— THE TASK —
From the From, To and Cc header lines of the mailing-list message about the zone_reclaim patch below, list every email address.

— SELECTED TEXT —
"""

From: Andrew Morton <akpm@linux-foundation.org>
To: Christoph Lameter <clameter@sgi.com>
Cc: Ravikiran G Thirumalai <kiran@scalex86.org>,
linux-mm@kvack.org, shai@scalex86.org
Subject: Re: [rfc] [patch] mm: zone_reclaim fix for pseudo file systems
Date: Mon, 30 Jul 2007 22:17:36 -0700 [thread overview]
Message-ID: <20070730221736.ccf67c86.akpm@linux-foundation.org> (raw)
In-Reply-To: <Pine.LNX.4.64.0707302156440.30284@schroedinger.engr.sgi.com>
On Mon, 30 Jul 2007 22:00:15 -0700 (PDT) Christoph Lameter <clameter@sgi.com> wrote:
> On Mon, 30 Jul 2007, Andrew Morton wrote:
>
> > On Mon, 30 Jul 2007 19:36:04 -0700 (PDT) Christoph Lameter <clameter@sgi.com> wrote:
> >
> > > On Mon, 30 Jul 2007, Andrew Morton wrote:
> > >
> > > > That makes sense, but any fix we do here won't fix things for regular
> > > > reclaim.
> > >
> > > Standard reclaim has the same issues. It uselessly keeps
> > > scanning the unreclaimable file backed pages.
> >
> > Well it shouldn't. That's what all_unreclaimable is for. And it does
> > work. Or used to, five years ago. Stuff like this has a habit of breaking
> > because we don't have a test suite.

"""

— ITEMS —
"""

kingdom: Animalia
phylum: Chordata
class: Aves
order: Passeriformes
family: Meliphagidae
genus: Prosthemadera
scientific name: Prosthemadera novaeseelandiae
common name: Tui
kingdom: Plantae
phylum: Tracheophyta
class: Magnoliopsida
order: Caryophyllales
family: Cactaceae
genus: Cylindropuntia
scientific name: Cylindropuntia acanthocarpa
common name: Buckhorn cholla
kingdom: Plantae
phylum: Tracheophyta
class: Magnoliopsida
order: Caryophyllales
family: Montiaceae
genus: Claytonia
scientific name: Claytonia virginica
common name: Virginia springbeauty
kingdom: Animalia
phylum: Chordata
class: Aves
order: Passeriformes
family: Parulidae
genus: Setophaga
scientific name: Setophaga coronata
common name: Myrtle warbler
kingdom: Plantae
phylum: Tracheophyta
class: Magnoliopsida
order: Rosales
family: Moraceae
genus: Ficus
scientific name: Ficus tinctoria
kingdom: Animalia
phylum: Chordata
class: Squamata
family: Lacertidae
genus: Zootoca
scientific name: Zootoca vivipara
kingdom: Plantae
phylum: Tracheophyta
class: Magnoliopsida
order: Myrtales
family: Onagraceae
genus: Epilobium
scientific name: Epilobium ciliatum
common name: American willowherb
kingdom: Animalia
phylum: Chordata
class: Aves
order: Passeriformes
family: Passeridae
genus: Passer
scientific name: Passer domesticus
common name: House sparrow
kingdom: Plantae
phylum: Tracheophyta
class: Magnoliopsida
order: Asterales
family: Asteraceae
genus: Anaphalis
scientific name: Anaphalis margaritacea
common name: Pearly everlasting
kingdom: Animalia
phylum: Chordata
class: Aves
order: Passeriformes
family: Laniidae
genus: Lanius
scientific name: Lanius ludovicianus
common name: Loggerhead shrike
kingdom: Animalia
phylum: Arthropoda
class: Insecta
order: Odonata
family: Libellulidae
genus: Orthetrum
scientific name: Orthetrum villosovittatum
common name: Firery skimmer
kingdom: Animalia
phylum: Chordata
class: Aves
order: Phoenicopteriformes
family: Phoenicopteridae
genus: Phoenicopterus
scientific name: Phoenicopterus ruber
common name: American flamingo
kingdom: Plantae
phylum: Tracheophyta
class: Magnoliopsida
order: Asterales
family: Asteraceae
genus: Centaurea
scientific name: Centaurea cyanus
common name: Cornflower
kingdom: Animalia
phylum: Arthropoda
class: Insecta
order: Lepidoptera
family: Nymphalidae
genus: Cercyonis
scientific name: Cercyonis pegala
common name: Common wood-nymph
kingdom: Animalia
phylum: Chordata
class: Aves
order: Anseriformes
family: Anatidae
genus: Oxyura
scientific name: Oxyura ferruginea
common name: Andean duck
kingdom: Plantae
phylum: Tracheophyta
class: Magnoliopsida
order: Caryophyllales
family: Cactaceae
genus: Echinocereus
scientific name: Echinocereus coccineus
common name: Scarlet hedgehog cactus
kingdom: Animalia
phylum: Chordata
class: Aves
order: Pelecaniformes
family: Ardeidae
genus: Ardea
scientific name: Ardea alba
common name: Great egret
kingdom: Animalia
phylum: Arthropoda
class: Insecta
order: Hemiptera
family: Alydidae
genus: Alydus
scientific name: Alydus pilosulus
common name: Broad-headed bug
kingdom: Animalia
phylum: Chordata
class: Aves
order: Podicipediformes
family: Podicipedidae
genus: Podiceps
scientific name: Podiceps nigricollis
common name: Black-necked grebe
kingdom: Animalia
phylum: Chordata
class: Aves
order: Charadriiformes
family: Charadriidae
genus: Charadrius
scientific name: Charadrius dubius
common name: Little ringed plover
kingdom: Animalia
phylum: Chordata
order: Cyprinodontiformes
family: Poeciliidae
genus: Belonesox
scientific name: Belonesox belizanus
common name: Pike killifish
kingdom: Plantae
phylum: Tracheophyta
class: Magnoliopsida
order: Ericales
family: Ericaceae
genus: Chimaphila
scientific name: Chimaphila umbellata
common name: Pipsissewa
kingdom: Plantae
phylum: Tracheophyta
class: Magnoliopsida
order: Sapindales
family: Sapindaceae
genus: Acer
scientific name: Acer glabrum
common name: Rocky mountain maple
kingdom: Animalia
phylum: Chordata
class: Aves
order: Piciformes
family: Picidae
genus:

"""

— RESULT —
akpm@linux-foundation.org
clameter@sgi.com
kiran@scalex86.org
linux-mm@kvack.org
shai@scalex86.org